Shares in S&P/ASX 200 (Index: ^AXJO) (ASX: XJO) constituent Genworth Mortgage Insurance Australia (ASX: GMA) have fallen 1.6% in early trade on Friday after the provider of Lenders Mortgage Insurance (LMI) reported performance metrics which were ahead of guidance.
Here are the key points from the full year results release:
- Net earned premium increased 5.4% to $446 million
- Full year loss ratio improved 5% to 19%
- Underlying net profit after tax declined 5.3% to $264.7 million
- A fully franked final dividend of 14 cents per share has been declared
- A fully franked special dividend of 5.3 cents per share has also been declared as part of capital management initiatives
- Both dividends will be payable on March 4
Management provided the following guidance metrics for 2016:
- Net earned premium expected to decline by as much as 5%
- Full year loss ratio expected to be between 25% and 35%
- Ordinary dividend pay-out ratio in the range of 50% to 80%
Should you buy?
Genworth listed on the ASX in May 2014 at an initial public offering price of $2.65. Since then the stock price has risen to a high of $4.38 about one year ago, however today the stock is trading around the $2.50 mark.

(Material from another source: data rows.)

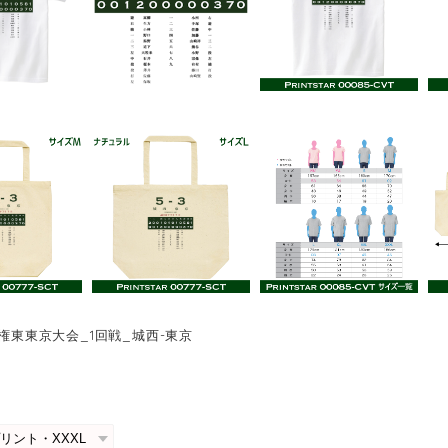
手権東東京大会_1回戦_城西-東京
0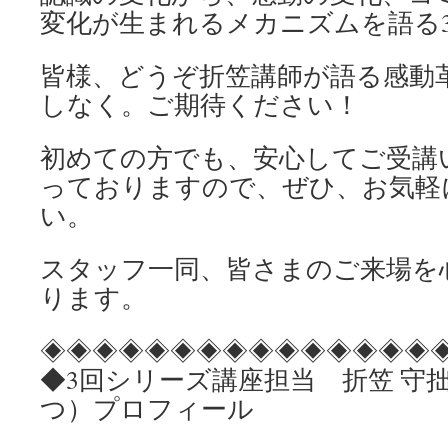
変化が生まれるメカニズムを語る
皆様、どうぞ折笠講師が語る感動
しなく。ご期待ください！
初めての方でも、安心してご受講
っておりますので、ぜひ、お気軽
い。
スタッフ一同、皆さまのご来場を
ります。
◈◈◈◈◈◈◈◈◈◈◈◈◈◈◈
◆3回シリーズ講座担当 折笠 守
つ）プロフィール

While Genworth holds a commanding position within the domestic LMI market, the dual headwinds of a slowing property market and a tightening of lending standards makes the outlook for Genworth somewhat muted.
Despite this situation, arguably Genworth's muted outlook is more than fully reflected in the current share price and just like its peer QBE Insurance Group Ltd (ASX: QBE) it wouldn't be surprising to see some value investors taking a close look at the company at these levels.